• [Data for analysis]:
▼▼▼

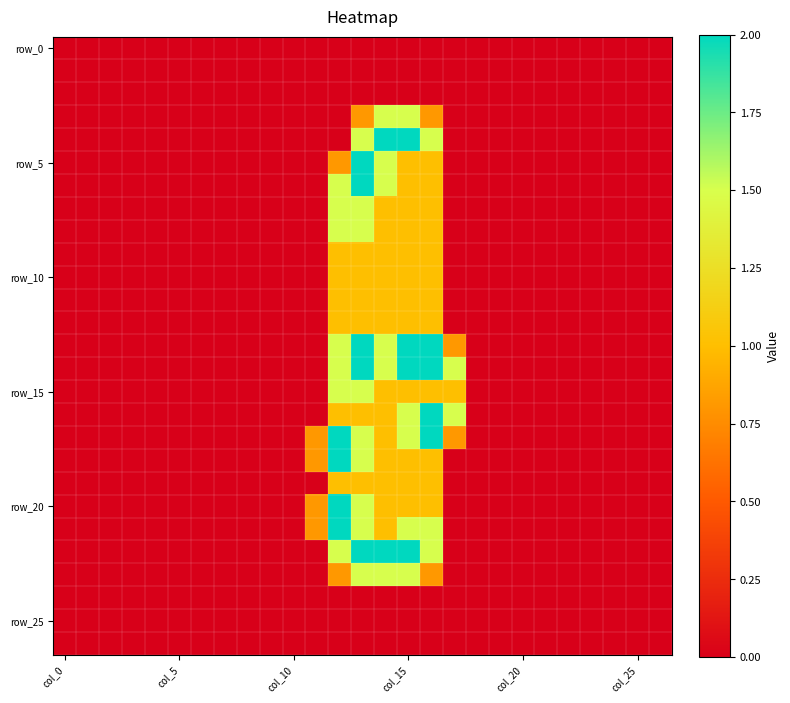

Which label corresponds to the smallest value in the chart?

col_0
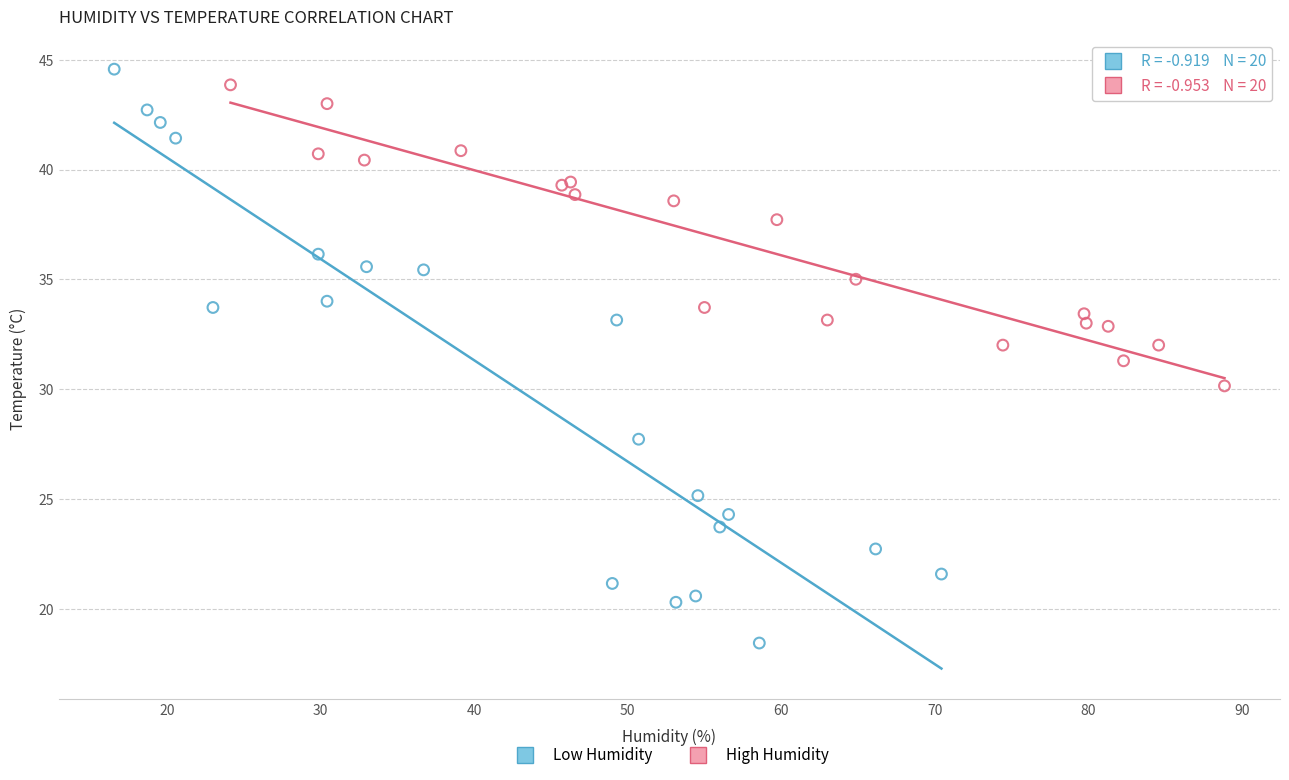

Which series has the widest spread of Y values?

Low Humidity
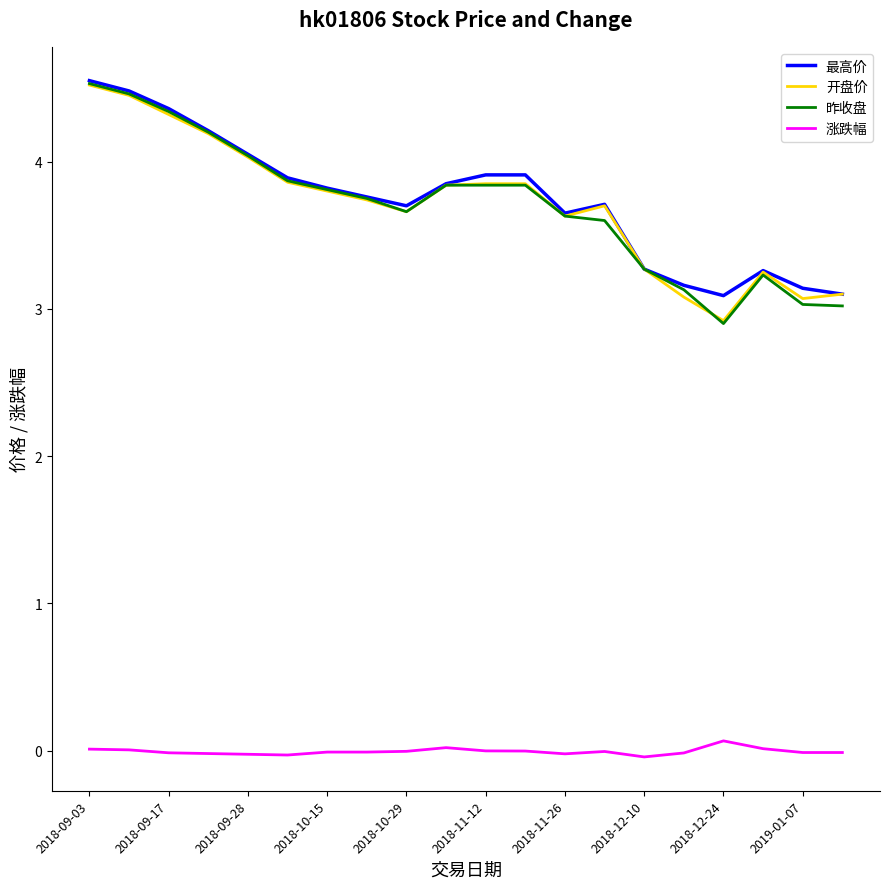

True or false: 最高价 and 涨跌幅 intersect in this chart.

False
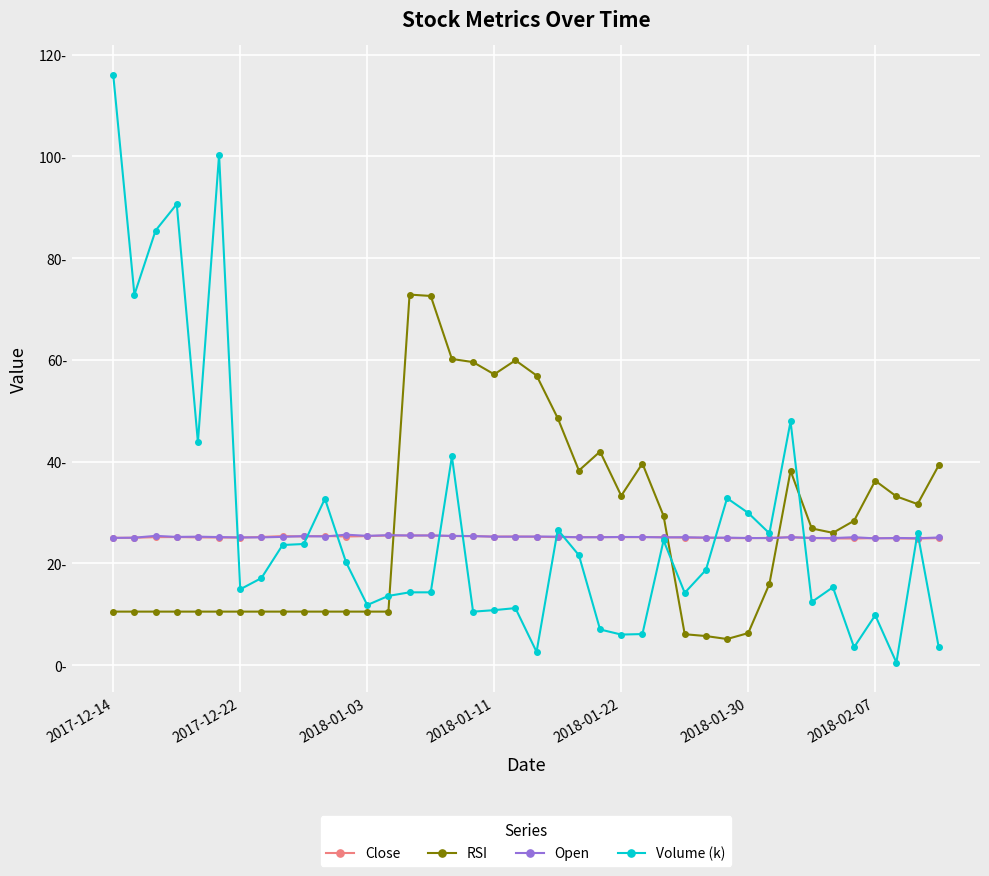

What is the label of the 26th point from the left?

25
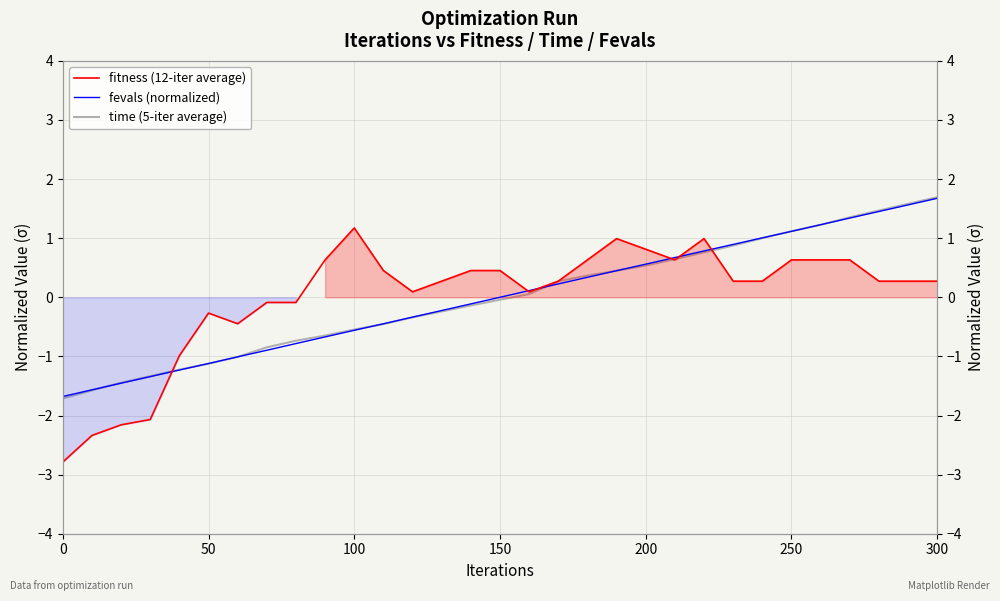

What are all the series names shown in the legend?

fitness (12-iter average), fevals (normalized), time (5-iter average)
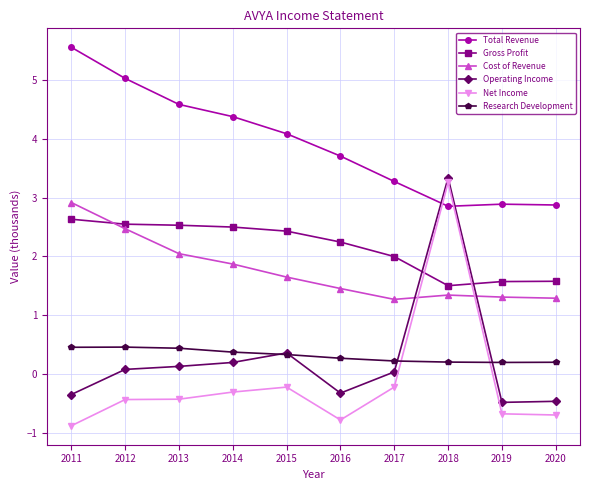

What is the difference between the maximum and minimum values in the Operating Income series?

3.8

▲▲▲

• [Task statement]: Can you copy the entries above word for word, leaving out the pictures?

• [Result]:
Which label corresponds to the smallest value in the chart?

col_0

Which series has the widest spread of Y values?

Low Humidity

True or false: 最高价 and 涨跌幅 intersect in this chart.

False

What is the label of the 26th point from the left?

25

What are all the series names shown in the legend?

fitness (12-iter average), fevals (normalized), time (5-iter average)

What is the difference between the maximum and minimum values in the Operating Income series?

3.8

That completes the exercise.